Then the neighbor’s dog started barking, which meant my dog was about to start barking. I tried ignoring it, but then Andy told me to pay attention to the sounds around me. Okay, fine, I paid attention, but that made my heart rate spike because that damn dog out there was about to trigger a howling match which meant my kindergartner was sure to pop out of her bed and bust into my so-called circle of Zen. I spent the remaining seven minutes of the session listening for the 5-year-old, wondering if I had enough sandwich bread for three school lunches and antsy to make my next haircut appointment before my stylist’s calendar filled up.

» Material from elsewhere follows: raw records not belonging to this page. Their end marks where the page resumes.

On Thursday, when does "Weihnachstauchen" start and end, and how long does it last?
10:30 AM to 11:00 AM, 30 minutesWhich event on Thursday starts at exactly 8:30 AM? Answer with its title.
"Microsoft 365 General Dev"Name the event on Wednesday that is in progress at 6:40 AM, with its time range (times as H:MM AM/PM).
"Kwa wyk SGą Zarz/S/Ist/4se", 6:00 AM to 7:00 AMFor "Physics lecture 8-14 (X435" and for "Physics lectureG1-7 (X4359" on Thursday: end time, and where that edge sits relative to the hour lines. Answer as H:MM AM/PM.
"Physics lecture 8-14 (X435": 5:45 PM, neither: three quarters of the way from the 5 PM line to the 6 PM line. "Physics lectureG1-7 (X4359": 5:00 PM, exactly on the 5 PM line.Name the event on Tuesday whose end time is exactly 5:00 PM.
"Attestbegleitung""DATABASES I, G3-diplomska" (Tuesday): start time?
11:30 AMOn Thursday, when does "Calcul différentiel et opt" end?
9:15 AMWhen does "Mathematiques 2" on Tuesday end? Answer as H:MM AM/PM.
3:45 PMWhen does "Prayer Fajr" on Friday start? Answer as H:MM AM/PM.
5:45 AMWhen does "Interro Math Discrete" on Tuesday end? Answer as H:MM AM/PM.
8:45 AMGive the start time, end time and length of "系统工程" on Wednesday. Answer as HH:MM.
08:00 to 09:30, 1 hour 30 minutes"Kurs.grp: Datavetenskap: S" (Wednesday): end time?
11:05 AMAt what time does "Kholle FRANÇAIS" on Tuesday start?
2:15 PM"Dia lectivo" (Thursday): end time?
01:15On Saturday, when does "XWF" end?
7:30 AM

Clearly, this first day was one of the hard ones. I stuck with it though, dutifully rolling out of bed and trudging sleepily to my chair to sit and breathe. I wish I could say it totally worked, that after almost two months of meditating for ten minutes a day, I was a happier, calmer, more productive person, but that’s not exactly how it went down.

During the silent minutes of my meditation sessions, I might start out visualizing my body filling up with liquid gold until a shining light of loving kindness shot out of my head, but my thoughts would always drift into super-stressful territory. Soon I’d be retracing all the possible escape routes from our house were it burning, imagining what I’d do if an earthquake hit while I was driving across the Bay Bridge (we live in Oakland), and on Tuesday mornings, desperately fighting the urge to look out the window to see if my husband remembered to take out the trash bins.

Andy told me to notice how my brain wandered, concentrate on my breathing, and gently bring my thoughts back to the here and now. The problem was, the more I cleared my head of the top-level clutter, the more room I made for my deeper worries to shimmy out of the shadows. In my non-meditating hours, I often felt more anxious than ever, yet entirely unmotivated to do anything about it. I gained 4 pounds. I forgot to pay the bills. I could barely keep my eyes open past 8 p.m. I missed my anxiety-driven motivation. At least then I got shit done.

My family will tell you that I was nicer, as in, I wasn’t yelling as much, and maybe that’s true, but I wouldn’t say I was happier. Not being pissed all the time was an improvement, but I didn’t feel like myself. I felt detached. I couldn’t quite shake the stressful thoughts that surfaced while meditating, including the idea that I wasn’t doing this meditation thing right.

Eight weeks into my meditation journey, I stopped. It’s totally possible that I might go back to it at some point when I’m ready. Until then, I’ll keep practicing the one takeaway that stuck with me because shooting bolts of liquid-gold loving-kindness at all the assholes who cut me off on the road really does feel better than cussing them out.